A Health & Human Services Department advisory panel on privacy and security expressed concerns Monday over the inability of many healthcare providers to perform basic risk assessments of their health information assets, a tenet of the proposed "meaningful use" guidelines just released by the Centers for Medicare and Medicaid Services.
Dixie Baker, a member of the privacy and security workgroup of the Health IT Policy Committee, said she was surprised by a 2009 survey discussed at a recent HHS Health IT Standards Committee meeting that showed that 48 percent of the responding providers, mostly hospitals, performed no risk assessment.
"Up until that testimony, I thought most people were doing a risk assessment and would look at this [rule] and say that that sounds pretty reasonable," said Baker, who is co-chair of the Standard Committee's security workgroup and chief technology officer for health solutions at SAIC.
"The fact is that they are not doing the risk assessment to begin with, which makes me question their capability or motivation to do this measure for meaningful use," she added.
A risk assessment is generally undertaken to identify records that need to be protected, and to understand risks from IT security failures that may damage information confidentiality, integrity, or availability.

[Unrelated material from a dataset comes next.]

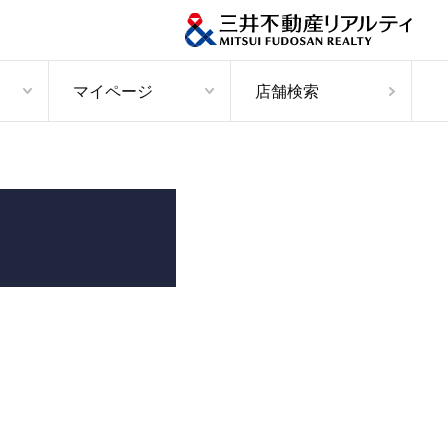
マイページ
店舗検索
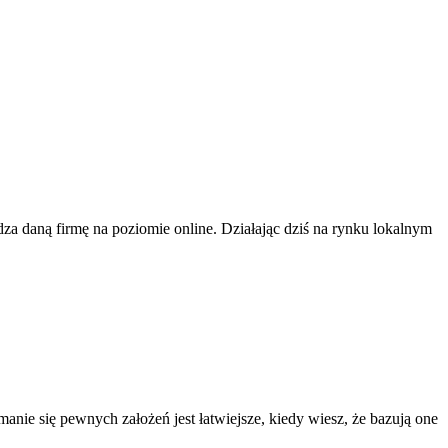
a daną firmę na poziomie online. Działając dziś na rynku lokalnym
nie się pewnych założeń jest łatwiejsze, kiedy wiesz, że bazują one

An assessment might also check the technical capabilities of electronic health record systems to counter those risks.
The ability to perform such an assessment is the only privacy or security requirement providers must meet if they are to qualify for meaningful use of health IT in 2011, the first year providers are eligible for payments under the incentive plan.
However, panelists said, there is little in the meaningful use policy that defines the scope of the required assessment. Instead, the requirement is based loosely on privacy and security rules contained in the Health Insurance Portability and Accountability Act (HIPAA).
Deven McGraw, the chairman of the privacy and security workgroup, said that that while it might be difficult to define the risk assessment requirement by modifying the proposed meaningful use rules, HHS could update HIPAA standards to provide details about what an assessment should entail.
"We have limited ability to cry foul if any recommendations we would send up on the security role were not adopted, because we are not an official recommendation body," said McGraw, who is also director of the health privacy project at the Center for Democracy and Technology.
The policy committee anticipates delivering its full comments to the Office of the National Coordinator for Health IT by March 1, said McGraw.
On another topic, the panel also agreed to security and privacy principles to be incorporated into the work of the Health IT Policy Committee's strategic planning workgroup, which is recommending updates to the strategic plan for health IT that the ONC is required to make.
The privacy and security principles for the plan are drawn from the Nationwide Privacy and Security Framework for Electronic Exchange of the Individually Identifiable Health Information, a 2008 Bush administration policy that includes principles of fair information practices including individual access, openness and transparency, and choice.
Although the document was written before the American Recovery and Reinvestment Act (ARRA), "there is nothing in here that ARRA changes," McGraw said.